──────── Record extracts
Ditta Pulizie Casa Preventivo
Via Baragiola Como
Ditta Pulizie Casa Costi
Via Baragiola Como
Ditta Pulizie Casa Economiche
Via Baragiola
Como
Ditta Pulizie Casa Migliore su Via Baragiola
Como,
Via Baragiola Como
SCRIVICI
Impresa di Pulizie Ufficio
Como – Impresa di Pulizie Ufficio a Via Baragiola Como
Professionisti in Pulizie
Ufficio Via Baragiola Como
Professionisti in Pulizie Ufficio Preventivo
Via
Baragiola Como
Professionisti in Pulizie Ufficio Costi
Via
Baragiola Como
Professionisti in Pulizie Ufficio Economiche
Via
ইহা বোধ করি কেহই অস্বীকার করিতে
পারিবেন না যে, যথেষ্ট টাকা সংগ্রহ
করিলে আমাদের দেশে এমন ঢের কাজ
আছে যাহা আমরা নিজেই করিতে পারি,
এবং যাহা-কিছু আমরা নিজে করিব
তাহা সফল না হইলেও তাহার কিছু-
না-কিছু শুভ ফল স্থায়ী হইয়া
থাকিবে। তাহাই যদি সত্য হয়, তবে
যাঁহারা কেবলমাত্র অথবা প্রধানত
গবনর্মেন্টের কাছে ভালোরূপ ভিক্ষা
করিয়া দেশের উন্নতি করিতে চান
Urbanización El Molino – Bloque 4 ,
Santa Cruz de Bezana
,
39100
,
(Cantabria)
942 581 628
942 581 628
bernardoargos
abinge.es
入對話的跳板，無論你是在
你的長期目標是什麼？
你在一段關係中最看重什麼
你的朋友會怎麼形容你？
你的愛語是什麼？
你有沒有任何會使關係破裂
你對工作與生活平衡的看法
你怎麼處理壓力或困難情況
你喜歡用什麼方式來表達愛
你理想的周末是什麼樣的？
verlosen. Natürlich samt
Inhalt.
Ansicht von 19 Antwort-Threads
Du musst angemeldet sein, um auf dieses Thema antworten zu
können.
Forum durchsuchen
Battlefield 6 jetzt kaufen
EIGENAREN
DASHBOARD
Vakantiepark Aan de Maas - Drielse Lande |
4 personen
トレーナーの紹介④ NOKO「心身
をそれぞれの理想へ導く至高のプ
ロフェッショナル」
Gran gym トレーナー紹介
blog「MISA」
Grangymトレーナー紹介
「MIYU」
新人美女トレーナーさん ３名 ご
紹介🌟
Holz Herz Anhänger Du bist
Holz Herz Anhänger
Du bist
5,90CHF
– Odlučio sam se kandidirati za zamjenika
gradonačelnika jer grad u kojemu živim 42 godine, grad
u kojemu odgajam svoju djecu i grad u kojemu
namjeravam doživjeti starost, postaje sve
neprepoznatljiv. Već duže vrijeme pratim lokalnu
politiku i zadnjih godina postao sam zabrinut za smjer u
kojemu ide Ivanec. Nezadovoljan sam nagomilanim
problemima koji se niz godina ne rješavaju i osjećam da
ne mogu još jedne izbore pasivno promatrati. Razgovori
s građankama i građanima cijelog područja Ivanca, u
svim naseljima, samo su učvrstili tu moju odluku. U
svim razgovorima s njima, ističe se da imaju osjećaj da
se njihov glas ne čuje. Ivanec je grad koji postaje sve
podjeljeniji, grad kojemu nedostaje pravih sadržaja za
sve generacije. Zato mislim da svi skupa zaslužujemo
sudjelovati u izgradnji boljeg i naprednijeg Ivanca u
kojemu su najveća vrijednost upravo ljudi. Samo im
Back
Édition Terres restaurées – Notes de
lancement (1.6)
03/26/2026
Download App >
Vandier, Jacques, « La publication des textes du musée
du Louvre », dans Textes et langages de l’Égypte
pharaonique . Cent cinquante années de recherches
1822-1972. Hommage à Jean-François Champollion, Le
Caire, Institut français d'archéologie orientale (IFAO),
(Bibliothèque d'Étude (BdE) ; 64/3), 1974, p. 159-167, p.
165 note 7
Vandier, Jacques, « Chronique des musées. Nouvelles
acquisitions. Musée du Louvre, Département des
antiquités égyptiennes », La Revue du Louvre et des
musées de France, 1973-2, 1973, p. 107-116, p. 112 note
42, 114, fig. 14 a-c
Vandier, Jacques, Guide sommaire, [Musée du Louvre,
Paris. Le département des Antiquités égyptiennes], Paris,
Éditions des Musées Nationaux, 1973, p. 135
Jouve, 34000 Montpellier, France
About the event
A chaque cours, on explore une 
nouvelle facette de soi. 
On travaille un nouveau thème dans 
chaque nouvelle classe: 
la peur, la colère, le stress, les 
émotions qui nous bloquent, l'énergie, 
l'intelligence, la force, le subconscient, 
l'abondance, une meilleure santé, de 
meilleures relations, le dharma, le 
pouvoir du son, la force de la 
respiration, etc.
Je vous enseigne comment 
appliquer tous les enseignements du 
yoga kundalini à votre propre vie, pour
────────────────
──────── Record extracts
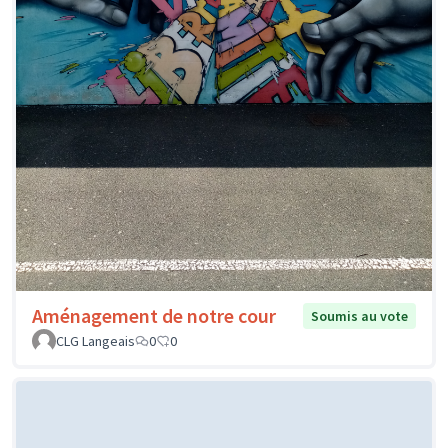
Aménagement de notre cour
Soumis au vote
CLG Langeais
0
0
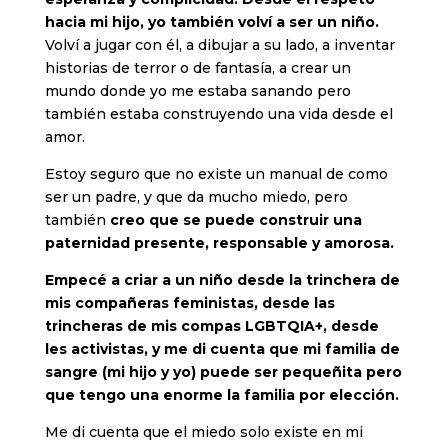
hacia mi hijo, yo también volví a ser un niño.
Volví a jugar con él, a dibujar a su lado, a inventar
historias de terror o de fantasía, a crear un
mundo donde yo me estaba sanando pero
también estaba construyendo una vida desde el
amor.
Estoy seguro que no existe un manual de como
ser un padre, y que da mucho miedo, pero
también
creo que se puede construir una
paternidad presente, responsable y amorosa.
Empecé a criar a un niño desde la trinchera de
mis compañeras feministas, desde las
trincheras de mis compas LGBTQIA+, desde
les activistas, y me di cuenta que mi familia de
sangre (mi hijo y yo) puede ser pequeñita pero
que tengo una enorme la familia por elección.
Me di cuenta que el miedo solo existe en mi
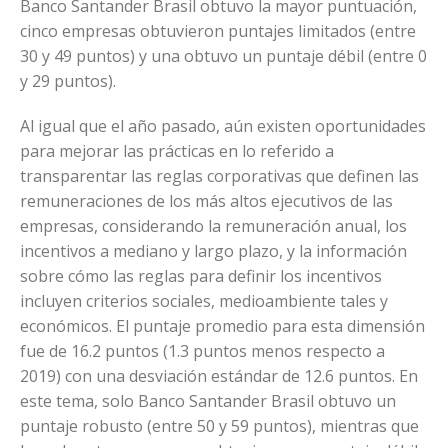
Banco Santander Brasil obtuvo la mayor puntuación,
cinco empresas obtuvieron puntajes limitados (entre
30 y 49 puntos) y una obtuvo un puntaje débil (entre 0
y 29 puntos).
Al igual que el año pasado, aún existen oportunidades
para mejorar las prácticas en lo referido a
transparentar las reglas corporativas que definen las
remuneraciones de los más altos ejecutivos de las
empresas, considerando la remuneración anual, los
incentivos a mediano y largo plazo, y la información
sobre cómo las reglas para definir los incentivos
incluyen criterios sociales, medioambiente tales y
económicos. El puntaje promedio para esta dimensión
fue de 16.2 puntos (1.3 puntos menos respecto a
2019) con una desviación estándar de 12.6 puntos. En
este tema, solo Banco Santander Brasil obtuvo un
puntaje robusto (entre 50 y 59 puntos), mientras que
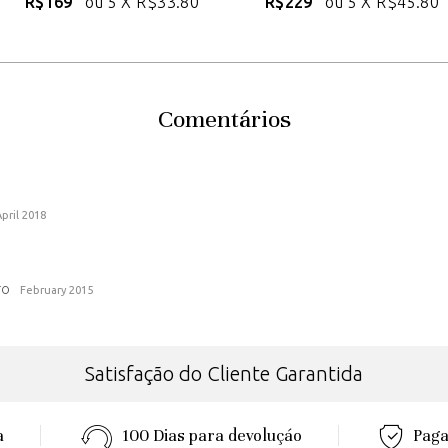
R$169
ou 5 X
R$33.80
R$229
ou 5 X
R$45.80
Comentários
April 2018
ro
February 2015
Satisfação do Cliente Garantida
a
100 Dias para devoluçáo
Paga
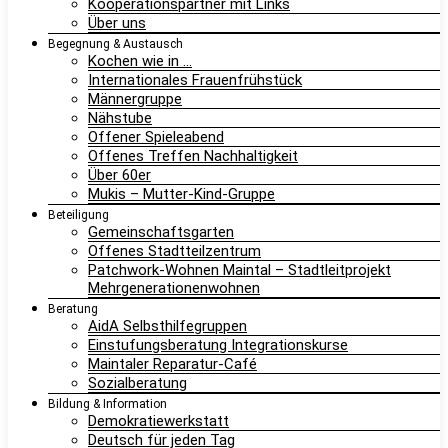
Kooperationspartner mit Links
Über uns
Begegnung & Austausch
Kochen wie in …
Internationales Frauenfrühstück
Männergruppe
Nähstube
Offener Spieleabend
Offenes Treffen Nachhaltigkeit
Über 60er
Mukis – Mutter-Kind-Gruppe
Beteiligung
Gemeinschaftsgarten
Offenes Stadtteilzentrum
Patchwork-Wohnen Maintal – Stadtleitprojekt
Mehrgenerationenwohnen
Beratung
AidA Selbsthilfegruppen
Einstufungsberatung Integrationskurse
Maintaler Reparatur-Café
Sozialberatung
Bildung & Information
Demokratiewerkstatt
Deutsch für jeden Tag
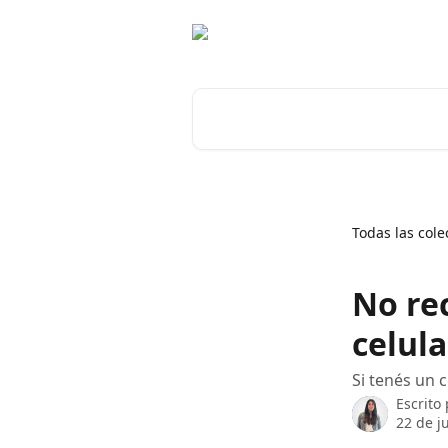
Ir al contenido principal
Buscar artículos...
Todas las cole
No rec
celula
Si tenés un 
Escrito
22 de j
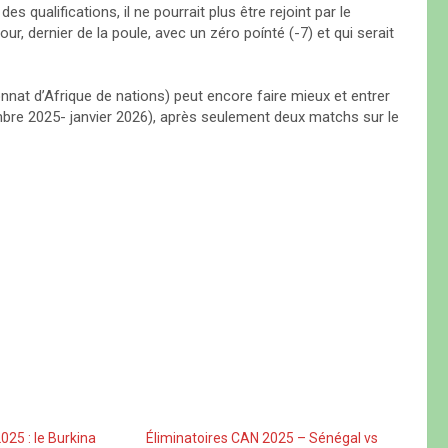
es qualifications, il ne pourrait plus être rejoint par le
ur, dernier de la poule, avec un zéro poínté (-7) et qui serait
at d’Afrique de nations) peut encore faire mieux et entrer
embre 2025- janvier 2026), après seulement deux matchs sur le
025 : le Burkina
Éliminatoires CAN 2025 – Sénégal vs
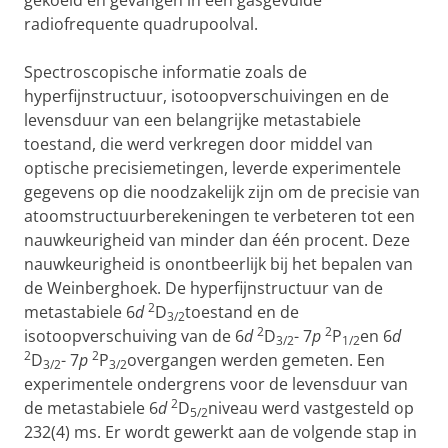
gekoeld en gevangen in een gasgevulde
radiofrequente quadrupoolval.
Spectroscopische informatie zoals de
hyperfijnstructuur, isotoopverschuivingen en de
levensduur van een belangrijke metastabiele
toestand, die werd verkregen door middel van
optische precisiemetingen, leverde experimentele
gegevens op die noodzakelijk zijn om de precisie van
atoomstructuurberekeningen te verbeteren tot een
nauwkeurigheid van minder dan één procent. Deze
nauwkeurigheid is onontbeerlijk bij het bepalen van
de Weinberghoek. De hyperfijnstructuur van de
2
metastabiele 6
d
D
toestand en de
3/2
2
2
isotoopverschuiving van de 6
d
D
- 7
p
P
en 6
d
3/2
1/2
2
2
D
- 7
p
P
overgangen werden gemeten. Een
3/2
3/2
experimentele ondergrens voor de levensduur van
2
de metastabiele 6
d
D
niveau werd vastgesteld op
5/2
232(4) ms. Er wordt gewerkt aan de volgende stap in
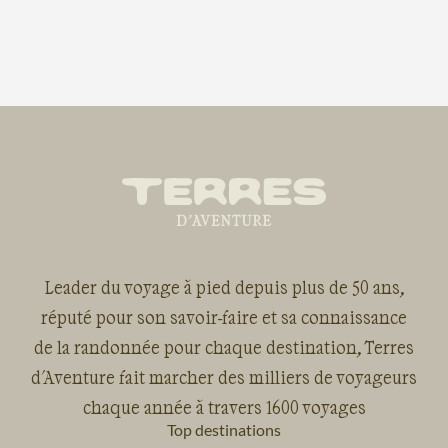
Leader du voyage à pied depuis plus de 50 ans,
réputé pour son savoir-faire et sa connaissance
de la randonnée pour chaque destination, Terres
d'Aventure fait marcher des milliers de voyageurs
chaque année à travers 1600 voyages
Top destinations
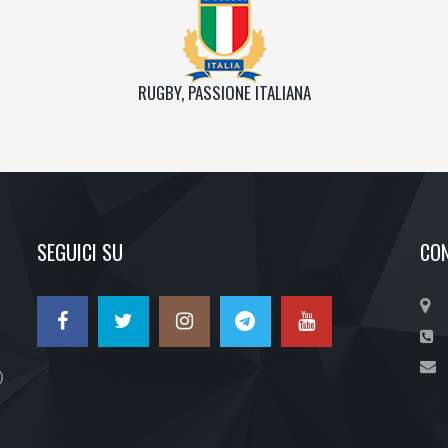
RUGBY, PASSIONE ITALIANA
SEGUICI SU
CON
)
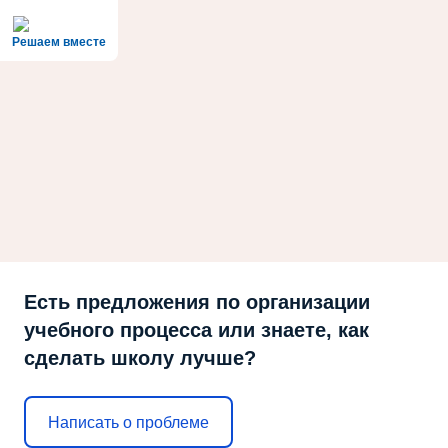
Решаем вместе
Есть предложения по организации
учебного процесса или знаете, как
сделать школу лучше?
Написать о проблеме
────────────────
──────── Record extracts
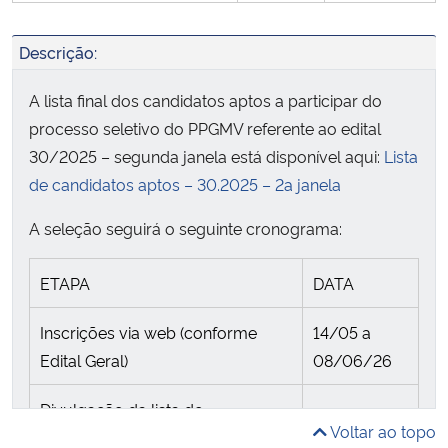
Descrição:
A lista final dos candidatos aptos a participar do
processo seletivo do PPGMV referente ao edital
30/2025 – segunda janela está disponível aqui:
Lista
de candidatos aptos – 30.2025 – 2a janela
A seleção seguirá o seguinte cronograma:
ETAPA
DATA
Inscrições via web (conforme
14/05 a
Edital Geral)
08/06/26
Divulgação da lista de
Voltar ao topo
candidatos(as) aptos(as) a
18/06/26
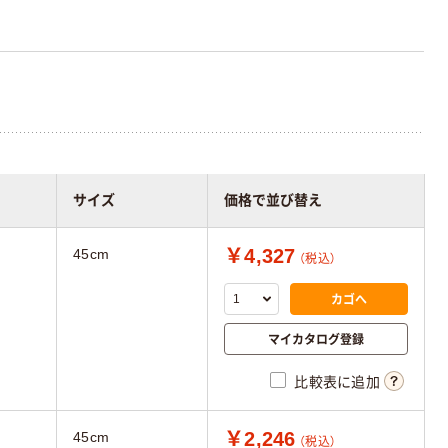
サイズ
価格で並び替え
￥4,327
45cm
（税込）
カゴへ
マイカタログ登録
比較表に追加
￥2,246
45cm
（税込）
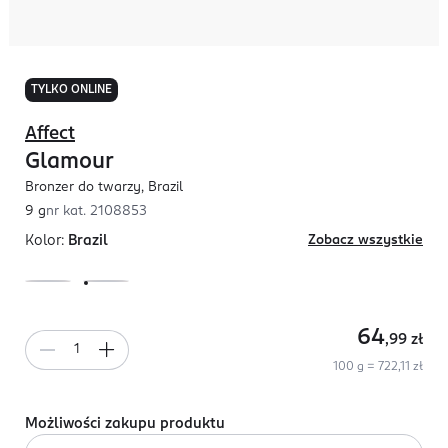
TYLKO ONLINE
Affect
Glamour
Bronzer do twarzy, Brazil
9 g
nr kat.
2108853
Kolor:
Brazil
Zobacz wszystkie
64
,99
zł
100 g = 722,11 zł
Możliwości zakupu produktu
────────────────
(Aim of the task):
Update the lines of the records starting at the one containing "gekoeld en gevangen in een gasgevulde" and ending at the one containing "232(4) ms. Er", replacing "nauwkeurigheid" with "accuratesse" and leaving everything else unchanged. Return only those lines.

(Task answer):
gekoeld en gevangen in een gasgevulde
radiofrequente quadrupoolval.
Spectroscopische informatie zoals de
hyperfijnstructuur, isotoopverschuivingen en de
levensduur van een belangrijke metastabiele
toestand, die werd verkregen door middel van
optische precisiemetingen, leverde experimentele
gegevens op die noodzakelijk zijn om de precisie van
atoomstructuurberekeningen te verbeteren tot een
accuratesse van minder dan één procent. Deze
accuratesse is onontbeerlijk bij het bepalen van
de Weinberghoek. De hyperfijnstructuur van de
2
metastabiele 6
d
D
toestand en de
3/2
2
2
isotoopverschuiving van de 6
d
D
- 7
p
P
en 6
d
3/2
1/2
2
2
D
- 7
p
P
overgangen werden gemeten. Een
3/2
3/2
experimentele ondergrens voor de levensduur van
2
de metastabiele 6
d
D
niveau werd vastgesteld op
5/2
232(4) ms. Er wordt gewerkt aan de volgende stap in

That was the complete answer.